It was not an easy decision, but once I made it, the next steps became clear and I felt that gut feeling that told me I was on the right path, even if that path was leading away from my current life. Maybe you remember me writing about a need to find a greater purpose for my dancing last year? This move to Maine is a part of that, I’m sure, even if there are far fewer ballroom studios there! Won’t it be fun to see how that purpose reveals itself once I arrive?
This past Friday, I went to a practice party at the studio. It was a busy week, so I was ready to dance off some stress. It also gave me a chance to say farewell to a lot of dance friends, some I’ve known for my entire ballroom journey and others I’ve only met in the past few months. Teacher and his wife surprised me with a farewell gift and flowers in the middle of the party.

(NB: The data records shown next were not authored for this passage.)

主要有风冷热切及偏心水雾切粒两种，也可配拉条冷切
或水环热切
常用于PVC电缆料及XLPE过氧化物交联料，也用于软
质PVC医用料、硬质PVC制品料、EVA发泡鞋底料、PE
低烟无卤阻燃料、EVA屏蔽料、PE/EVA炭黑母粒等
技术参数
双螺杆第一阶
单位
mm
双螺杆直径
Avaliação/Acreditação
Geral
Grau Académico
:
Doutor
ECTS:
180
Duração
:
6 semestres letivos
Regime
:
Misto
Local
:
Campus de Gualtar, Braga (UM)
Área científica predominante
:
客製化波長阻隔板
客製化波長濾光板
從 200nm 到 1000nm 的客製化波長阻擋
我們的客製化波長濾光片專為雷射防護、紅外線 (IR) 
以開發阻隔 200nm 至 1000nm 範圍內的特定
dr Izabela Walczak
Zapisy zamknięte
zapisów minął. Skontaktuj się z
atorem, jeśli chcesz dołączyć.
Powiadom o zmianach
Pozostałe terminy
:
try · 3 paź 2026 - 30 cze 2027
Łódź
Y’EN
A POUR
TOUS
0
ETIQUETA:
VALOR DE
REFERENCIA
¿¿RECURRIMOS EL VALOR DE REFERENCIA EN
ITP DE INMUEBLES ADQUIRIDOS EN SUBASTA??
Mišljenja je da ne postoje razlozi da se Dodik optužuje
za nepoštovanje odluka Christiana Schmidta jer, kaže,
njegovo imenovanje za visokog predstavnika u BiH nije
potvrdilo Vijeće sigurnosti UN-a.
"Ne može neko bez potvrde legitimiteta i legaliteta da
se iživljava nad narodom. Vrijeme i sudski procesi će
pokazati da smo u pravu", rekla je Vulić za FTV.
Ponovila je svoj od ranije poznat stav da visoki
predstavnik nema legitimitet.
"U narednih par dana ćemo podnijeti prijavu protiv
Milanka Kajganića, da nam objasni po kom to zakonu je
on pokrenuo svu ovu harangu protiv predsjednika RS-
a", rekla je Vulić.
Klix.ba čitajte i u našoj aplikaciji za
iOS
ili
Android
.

It’s not really a forever goodbye. I’m still going to join in on group classes and work with Teacher over Zoom. I’m even planning on competing with Teacher (assuming I can afford the travel expenses). It is goodbye to the way things were though, and even if I’m happy and excited for what’s to come, it’s scary to let go of the familiar. It’s hard to give up what you’re comfortable with for the unknown future, even when the familiar circumstances are difficult. I don’t think I’ve ever felt more sure about what I’m meant to do next though, which is another exciting yet a little scary feeling. Between all my personal development work and my dance training, I’m finally trusting myself!
Only two more weeks until I hit the road and head for Maine. I continue to check things off my to-do list, although it seems every time I check off one thing, two or three more items appear. Still, progress continues to be made and I inch ever closer to my new life.